The depth -called ply- to which we construct the tree is important, as time and space increase exponentially with it. 4-Ply is accepted as minimum, but I could hardly go up to 3 in my first chess program. Other methods exist that increase the depth conditionally, like in case of a capture at the leaf.

This, while very simple and primitive, is the general basis for a chess program, and while it is unlikely to win, you CAN get a chess program running that will challenge beginners. I did. It was about 600 lines of Pascal and taught me more than 600 pages on AI, because this method, the game tree, is in no way restricted to chess. Indeed it makes up the skeleton of many AI engines around. Still, do yourself a favour. Write a chess program.


Observe that we reduced the search depth to make it more applicable. This is an example of the often encountered trade-offs in engineering. Actually, that's where the trick lies, because everybody knows how to do the work, but the fastest wins. Heuristics is the name for making wise trade-offs. Imagine a heuristic to be a tour guide that takes you to the best places in the shortest time. Another example would be a car parking process. The driver parks his car to the first place he finds when he is close enough to his destination, although there might be empty places nearer ahead. Similarly you can stop branching your game tree at really stupid moves before full depth, and although that move might be an utterly clever trap, the odds are very high that it is not, and your program will only run faster. This is called alpha- beta pruning, or pruning for short. In any way, pay attention to your heuristics.

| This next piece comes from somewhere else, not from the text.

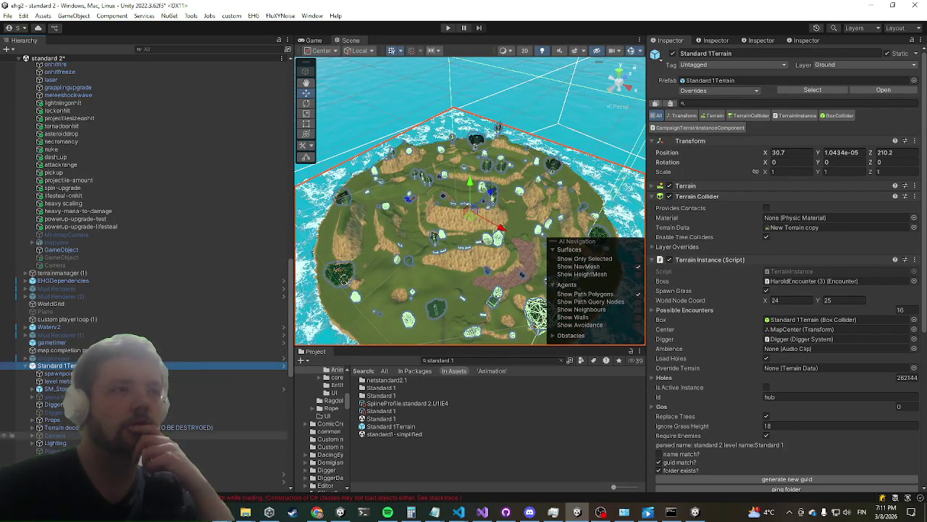
click(109, 404)
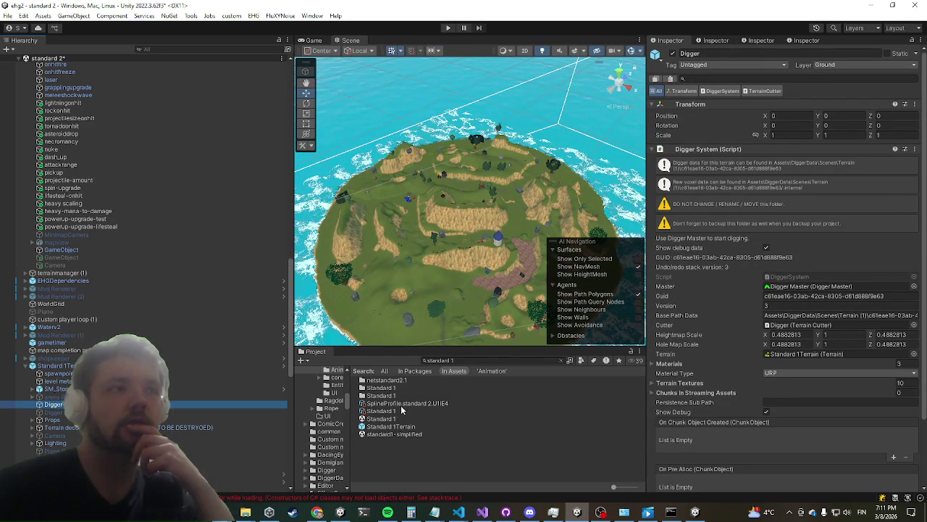
Compare the Standard 1 level's Digger Id with the Digger's guid and Base Path Data
click(383, 411)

Advanced Methods: Planning

When your problem is too complicated for a brute-force game tree, you've really got yourself a problem. If you've come down to this, either your time or space, or both, is not discrete. Well, of course everything is discrete for computers, but we know that doesn't help us much when we have a game board of 640*500 pixels instead of the 8*8 squares of chess. An illustrative example is the Japanese game of Go. Its played on a 19*19 grid with identical game pieces. And you can NOT look ahead more than 2 or 3 moves, simply because after 3 moves you have 391*391*391=59776471 possible boards. Plus, due to the nature of the game, the result heavily depends on the beginning moves and a game takes between 200 and 350 moves to finish. In these terms, you can easily imagine that this game is impossible to implement on a microcomputer. Fortunately, this is not so.

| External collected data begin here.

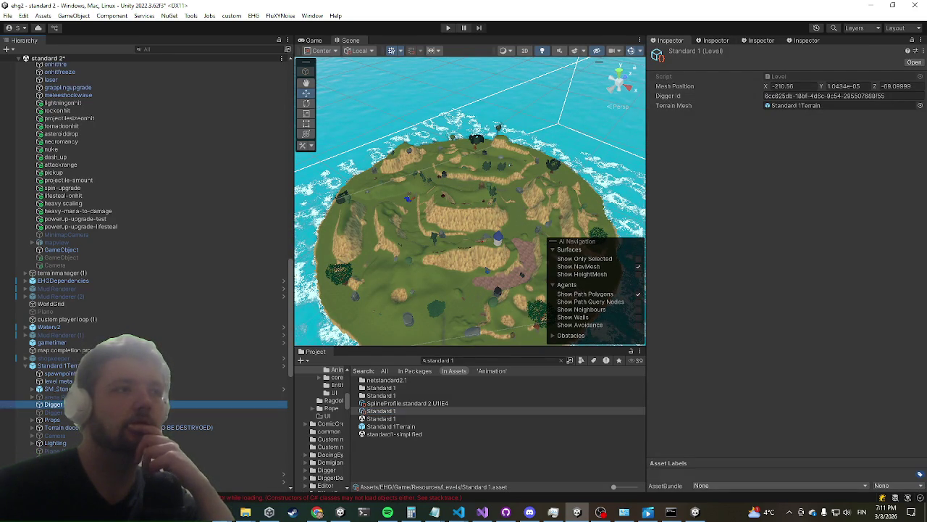
click(14, 404)
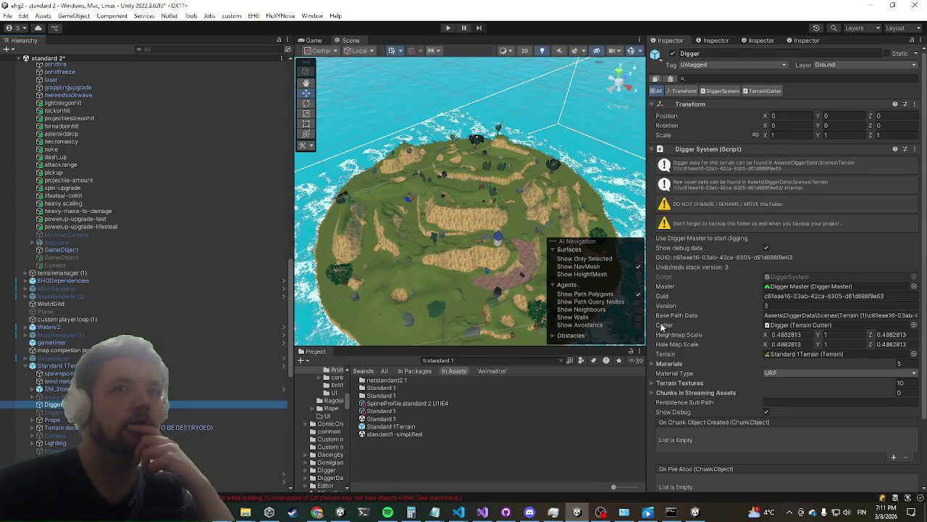
click(797, 316)
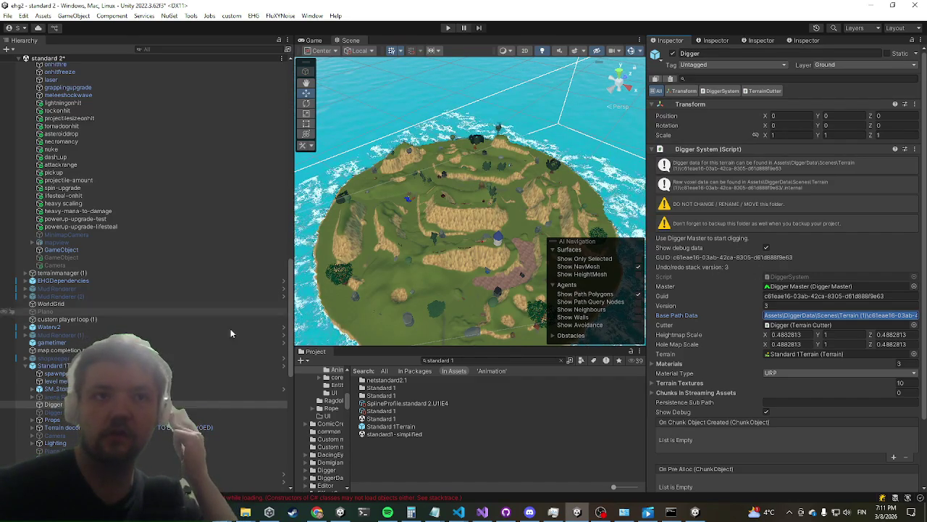
scroll(149, 288, down, 10)
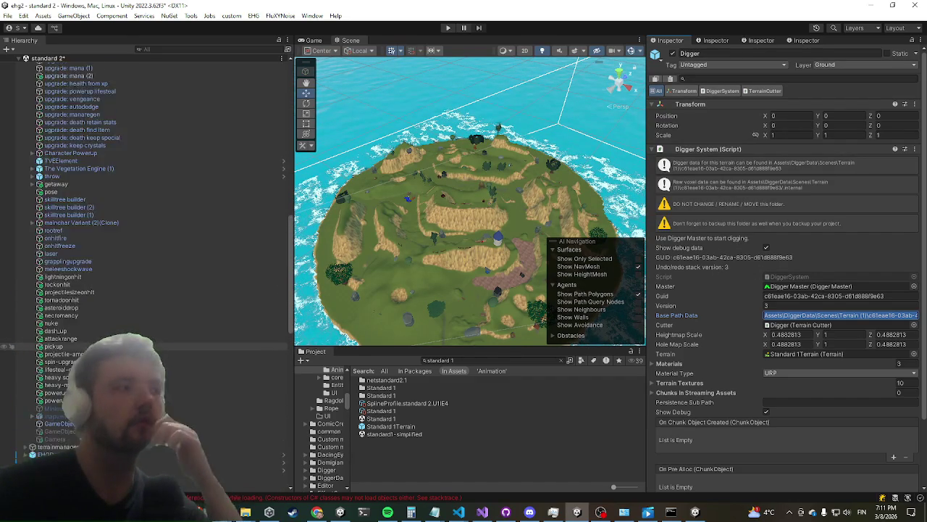
scroll(128, 324, up, 10)
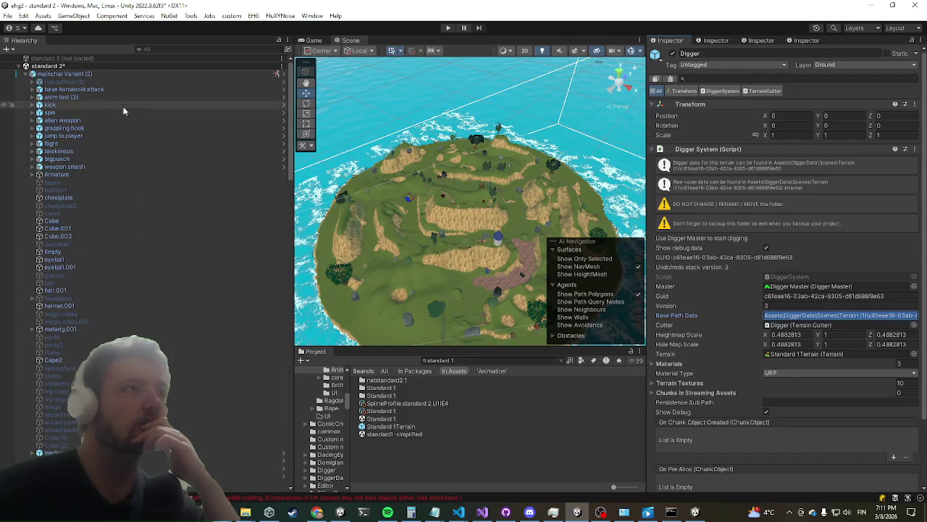
click(25, 74)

Under such heavy problems, we can no more think at low levels like game trees. We use high level AI techniques, like Planning in this case. Planning is the process of dividing a task into smaller tasks, ordering them according to their nature and dependencies, and carrying them out in this order. In our game of Go, this might mean deciding whether to attack the corners or dominate the centre, for example. I don't assume that you know the game, but note the difference between this decision and that of whether to move the Knight or the Bishop. If you give a little thought to this, you will notice that real-life decisions such as commanding an army or banking investments are often in this broad nature. That's also how you play games yourself. Well, so why didn't we apply this to all of our games since the beginning? Simple. What we used worked for us. If you sit down, do some hands-on programming and implement these methods, you will discover that as you get smarter methods, your code gets increasingly bulky and difficult to manage. Moreover, game-trees for example are proven to be more efficient than planning in chess playing. This is not that surprising when you remember that you are more intelligent than your computer, but it calculates faster. So, use simpler methods when you can.


Although there's so much more I would like to talk about on AI, I limit myself to game programming, and I suppose, that much should get you programmers going. Coding something intelligent gives you a pleasure that few other things can. Be it tic-tac-toe or Warcraft XXI, try it.

Read, read code, code. These three always pay back.